Little wonder then that during the year 2010-11, Rs 442.2 billion was allocated for defence while the health allocation was cut by 27 percent. A couple of years back, Fakharuddin G Ibrahim said: “During the last 30 years, Rs 178.3 billion had been spent on education and Rs 98 billion on health while, on the other hand, around Rs2,835 billion had been consumed on defence alone.” Interestingly, combined expenditure on health and education in 30 years is little more than half of that for defence in 2010-11 alone. The defence budget was jacked up 17 percent in 2010-11 and a further 18 percent rise is in the offing.

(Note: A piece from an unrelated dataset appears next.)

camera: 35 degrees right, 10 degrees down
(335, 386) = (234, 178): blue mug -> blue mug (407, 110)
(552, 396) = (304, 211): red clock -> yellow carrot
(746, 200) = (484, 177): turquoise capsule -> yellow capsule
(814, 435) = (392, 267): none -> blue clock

The real spending on the military is much higher because the billions allocated for military pensions, the rangers, civil armed forces, coastal guards, special areas of the Pakistan Atomic Energy Commission and even schools in cantonments are under the civil budget. The real financial cost of making and maintaining A-bombs is strictly under wraps and so is the environmental cost that Balochistan bore.

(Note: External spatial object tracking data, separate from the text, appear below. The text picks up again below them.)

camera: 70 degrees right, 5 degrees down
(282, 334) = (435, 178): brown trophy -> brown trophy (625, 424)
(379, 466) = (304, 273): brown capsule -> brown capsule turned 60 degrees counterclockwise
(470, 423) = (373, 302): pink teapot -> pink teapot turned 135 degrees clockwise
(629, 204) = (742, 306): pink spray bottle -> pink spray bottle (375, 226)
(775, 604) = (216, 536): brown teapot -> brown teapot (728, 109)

With ‘national security’ being the priority it is, money to the health and education sector is precluded. There will be no wavering from this disastrous policy until of course there remains nothing to defend or any goal to pursue.

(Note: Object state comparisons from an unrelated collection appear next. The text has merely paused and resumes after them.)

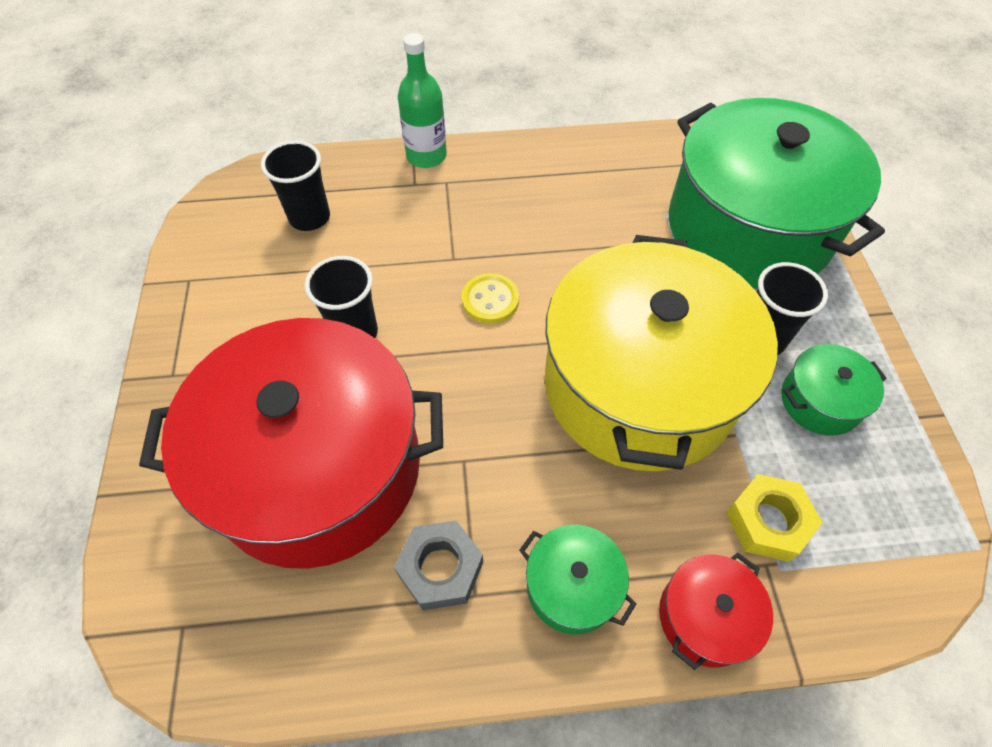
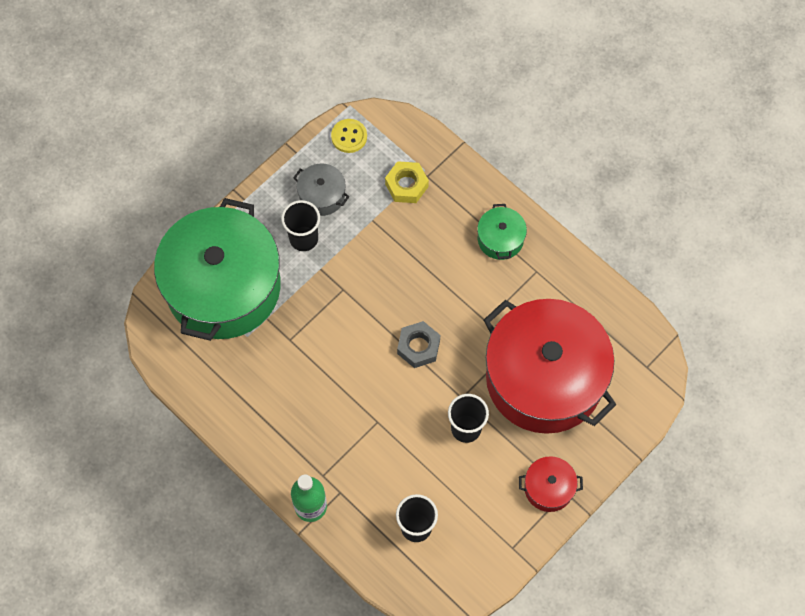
camera: 130 degrees left, 10 degrees up
(440, 568) = (538, 292): grey nut -> grey nut (418, 347)
(490, 300) = (388, 380): yellow button -> yellow button (349, 136)
(639, 385) = (380, 275): yellow pot -> none
(705, 617) = (469, 185): red pot -> red pot (548, 488)
(820, 401) = (322, 195): green pot -> grey pot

Though military expenditure is the major cause, it is not the only reason why other sectors are utterly neglected. A glance at the expenses of the President’s House and Prime Minister’s House tell the story. In 2010, the President’s House and Prime Minister’s Secretariat expenditure was increased by 14 and 13 percent respectively, and they were not on a shoestring budget before. Raised to Rs 447 million and Rs 484 million respectively, a total of Rs 931 million, translates into Rs 2.55 million daily — mind you, this is spent come what may. Expenses incurred on trips and protection are not disclosed. Add to this the recent 50 percent salary raise of MNAs and all that is spent on senators, the cabinet, provincial assemblies and cabinets and not much remains behind to use for education, health or other things.
Pakistan has received $ 27.8 billion in civilian and military aid from the US since 1947; it also received $ 18.5 billion from the World Bank (WB), $ 16 billion from the IMF and $ 15 billion from the ADB. Where all this money has gone is truly surprising because, under the Marshall Plan between 1948 and 1952, the US gave $ 13 billion in economic assistance to war-destroyed Western Europe and it recovered while the $ 77 billion plus from the US and WB, etc, not to mention the other loans, grants received from anyone who would give made no improvement here. All they can boast of is ‘the bomb’, F-16s, suicidal ‘strategic assets’ and a delusional sense of superiority. When 70 percent plus of all that is earned and received is spent on the military and the rest on upkeep of the ‘establishment’ and elite then this situation is a natural consequence.
The beg-and-spend policy has resulted in a distressing situation and, last year, foreign debt stood at $ 55.6 billion and the domestic debt at Rs 4.3 trillion. Rs 902.8 billion is needed annually to service domestic and external loans so precious little is left to improve other sectors. This borrowing continues as does the waste on warped priorities; those hoping for future improvement will be sorely disappointed.
Microsoft spends $ 9 billion annually on its research and development and leads the world. In 2008, Exxon Mobil Corporation set records for annual and quarterly profits. It earned a net income of $ 45.22 billion. Full-year revenue stood at $ 477 billion, or just over $ 1.3 billion a day.
The rulers here are capable of spending a billion dollars daily; it is little wonder that Pakistan stands at 137 in the UN’s Human Development Index. Over 35 percent of its population lives below the poverty line, 31 percent lives on less than one dollar daily and 85 percent lives on less than two dollars daily.